The Big Lebowski Blu-ray review

The ultimate slacker tale from the strange and hilarious minds of the Coen brothers is finally available in a new limited edition Blu-ray book. The underachievement of the previously released special edition DVD are now in the past, with all new bonus content and 28 pages of collectible artwork and bios. The film is as good as ever in high definition, and the package is now worthy of the movie.

            Jeff Bridges stars as Jeff Lebowski, but he would much prefer everyone just call him “The Dude”. When he is mistaken for another Jeff Lebowski and threatened, The Dude’s main concern is that the perpetrator’s urinated on his rug, so he sets out to get a replacement. Suddenly a number of events are set into motion, throwing an extreme slacker into action, with the help of his bowling friends, Walter (John Goodman) and Donny (Steve Buscemi). This unlikely trio find themselves in the middle of a bizarre comedy of errors and mistaken identity. When the wife of the real Lebowski is kidnapped, things progress even further.

            After the dark (yet still humorous) tone of Fargo, the Coen brothers returned to lighter and stranger once again. The Big Lebowski always seemed to be the style that they settled into after Raising Arizona was mixed with the realistic style of Miller’s Crossing or Fargo. On first viewing I was not extremely fond of The Big Lebowski, but it is the kind of film which grows on you.

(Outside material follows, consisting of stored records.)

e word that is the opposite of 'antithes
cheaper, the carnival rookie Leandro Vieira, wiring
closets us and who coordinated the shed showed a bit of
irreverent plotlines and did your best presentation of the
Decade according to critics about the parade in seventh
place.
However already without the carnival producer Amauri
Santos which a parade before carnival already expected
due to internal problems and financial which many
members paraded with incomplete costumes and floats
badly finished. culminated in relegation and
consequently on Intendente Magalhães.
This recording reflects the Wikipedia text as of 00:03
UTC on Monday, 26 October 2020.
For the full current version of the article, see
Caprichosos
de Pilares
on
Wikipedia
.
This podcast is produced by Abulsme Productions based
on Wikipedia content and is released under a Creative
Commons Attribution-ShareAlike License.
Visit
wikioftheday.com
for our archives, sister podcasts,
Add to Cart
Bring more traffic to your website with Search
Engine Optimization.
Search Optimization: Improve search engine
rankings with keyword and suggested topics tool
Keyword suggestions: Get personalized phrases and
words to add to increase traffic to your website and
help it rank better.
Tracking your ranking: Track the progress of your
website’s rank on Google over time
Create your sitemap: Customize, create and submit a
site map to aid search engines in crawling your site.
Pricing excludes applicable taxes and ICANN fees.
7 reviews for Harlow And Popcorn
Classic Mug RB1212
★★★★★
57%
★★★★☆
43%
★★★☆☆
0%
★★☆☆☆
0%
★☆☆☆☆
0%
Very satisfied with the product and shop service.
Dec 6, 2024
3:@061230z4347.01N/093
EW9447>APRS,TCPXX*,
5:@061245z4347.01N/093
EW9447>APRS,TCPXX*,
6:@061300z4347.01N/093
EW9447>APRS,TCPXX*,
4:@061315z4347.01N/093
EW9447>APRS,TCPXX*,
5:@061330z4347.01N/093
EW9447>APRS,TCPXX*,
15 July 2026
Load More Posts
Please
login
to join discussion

            Along with the limited edition book packaging, there is also a great making of featurette with the Coen brothers, despite the fact that they hate doing interviews. This feature is just under thirty minutes and it really does cover a lot of great territory, but there are new additions to the package which were not on previous DVD releases. There is a ten-year retrospective, a featurette on the dream sequences in the film, and a few other additions. Not to mention the fact that the disc has Universal’s U-Control feature, which allows for some fantastic features during playback. One lists the music in the film as it comes on, while another keeps track of the number of times the F-word is used. There is also picture-in-picture interviews and behind-the-scenes footage.